05 Feb

So…like

I couldn’t believe it. I thought I heard someone call John Humphrys Sir John. Efficient broadcaster though he is, surely this was going a bit far? But no, it wasn’t Sir John. It was So John. This is the latest verbal tic. You must have noticed this widespread pretension of starting off every sentence with so. Not as a connecting word to show that something you are about to say follows from what has just been said. Just so – as it were. Apropos of nothing. It matters because any incorrect use of a word debases its correct usage.

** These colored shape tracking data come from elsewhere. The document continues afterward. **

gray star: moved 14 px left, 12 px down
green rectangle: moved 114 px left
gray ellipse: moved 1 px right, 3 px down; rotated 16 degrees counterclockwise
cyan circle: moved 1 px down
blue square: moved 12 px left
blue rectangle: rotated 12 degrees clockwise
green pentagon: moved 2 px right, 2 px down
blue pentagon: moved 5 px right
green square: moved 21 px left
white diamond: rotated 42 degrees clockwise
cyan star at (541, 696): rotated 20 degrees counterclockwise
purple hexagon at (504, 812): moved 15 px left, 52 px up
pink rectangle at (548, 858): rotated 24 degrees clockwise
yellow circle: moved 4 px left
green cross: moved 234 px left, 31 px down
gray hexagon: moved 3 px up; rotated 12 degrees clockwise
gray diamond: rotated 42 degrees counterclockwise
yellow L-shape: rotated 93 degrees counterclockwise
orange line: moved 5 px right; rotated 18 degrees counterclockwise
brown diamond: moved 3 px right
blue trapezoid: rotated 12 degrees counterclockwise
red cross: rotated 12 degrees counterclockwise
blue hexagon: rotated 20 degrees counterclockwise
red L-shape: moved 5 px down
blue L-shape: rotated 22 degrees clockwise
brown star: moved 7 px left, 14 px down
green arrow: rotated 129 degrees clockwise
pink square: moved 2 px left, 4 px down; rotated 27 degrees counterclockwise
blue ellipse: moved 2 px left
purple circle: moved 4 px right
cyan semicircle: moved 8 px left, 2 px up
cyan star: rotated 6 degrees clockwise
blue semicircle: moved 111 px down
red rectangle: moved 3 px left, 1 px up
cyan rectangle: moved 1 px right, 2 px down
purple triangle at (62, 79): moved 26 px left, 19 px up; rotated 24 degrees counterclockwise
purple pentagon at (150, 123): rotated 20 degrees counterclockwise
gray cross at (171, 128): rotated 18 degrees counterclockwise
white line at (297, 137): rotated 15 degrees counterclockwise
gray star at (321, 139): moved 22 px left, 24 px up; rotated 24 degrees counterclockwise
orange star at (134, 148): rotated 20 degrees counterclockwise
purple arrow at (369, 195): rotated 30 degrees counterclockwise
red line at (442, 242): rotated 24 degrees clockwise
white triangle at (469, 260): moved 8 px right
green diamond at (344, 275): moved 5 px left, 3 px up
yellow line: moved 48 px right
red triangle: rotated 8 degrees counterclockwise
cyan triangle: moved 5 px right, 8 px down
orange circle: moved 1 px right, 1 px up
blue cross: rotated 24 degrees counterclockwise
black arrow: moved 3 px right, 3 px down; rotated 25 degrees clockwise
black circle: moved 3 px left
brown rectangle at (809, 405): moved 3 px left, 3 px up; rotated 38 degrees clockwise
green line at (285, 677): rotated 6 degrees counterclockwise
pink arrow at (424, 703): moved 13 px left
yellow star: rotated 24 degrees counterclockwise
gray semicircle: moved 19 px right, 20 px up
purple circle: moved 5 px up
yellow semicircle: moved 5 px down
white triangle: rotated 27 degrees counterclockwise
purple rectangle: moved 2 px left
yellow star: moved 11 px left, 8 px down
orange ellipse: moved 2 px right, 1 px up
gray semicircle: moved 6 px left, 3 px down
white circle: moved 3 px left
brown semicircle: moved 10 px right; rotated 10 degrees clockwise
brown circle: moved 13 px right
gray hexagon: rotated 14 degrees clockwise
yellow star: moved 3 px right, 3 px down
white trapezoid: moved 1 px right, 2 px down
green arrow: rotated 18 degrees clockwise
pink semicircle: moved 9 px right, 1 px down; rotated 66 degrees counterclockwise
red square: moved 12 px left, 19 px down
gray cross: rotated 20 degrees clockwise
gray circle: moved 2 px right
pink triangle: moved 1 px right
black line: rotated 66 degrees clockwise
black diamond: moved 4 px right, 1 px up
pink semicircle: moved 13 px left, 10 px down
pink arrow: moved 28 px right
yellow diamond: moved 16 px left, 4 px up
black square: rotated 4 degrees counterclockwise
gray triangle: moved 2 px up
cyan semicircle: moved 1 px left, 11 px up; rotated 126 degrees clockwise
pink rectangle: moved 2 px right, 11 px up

I often wonder why there is this constant effort to improve the English language worse. All the “t’s” have long disappeared. The word deteriorate has been mysteriously replaced by the non-word deteriate. The nation has discovered an obsession with similes: why else is every other word like? I even heard “I was like like.” Then there’s the ubiquitous tendency to finish every sentence on a rising inflection, as if everything being said were a question innit? I’m informed this is the so-called Australian ending and that it derives from the soap opera Neighbours

These infelicities and desecrations are the verbal equivalent of sticking studs in one’s tongue, or indeed in other inappropriate places. Come to think of it, what constitutes an appropriate place for such barbarous ornamentation? And why do so many smart women affect to talk baby talk?

So – so to speak – I suspect people can’t help adopting these verbal tics any more than they can avoid catching colds in winter. If only good habits of speech were as catching as all the bad ones. I suppose it’s a variety of Gresham’s Law to guarantee that bad speech tends to drive out good speech. Whatever. I mean of course, Wha’evva.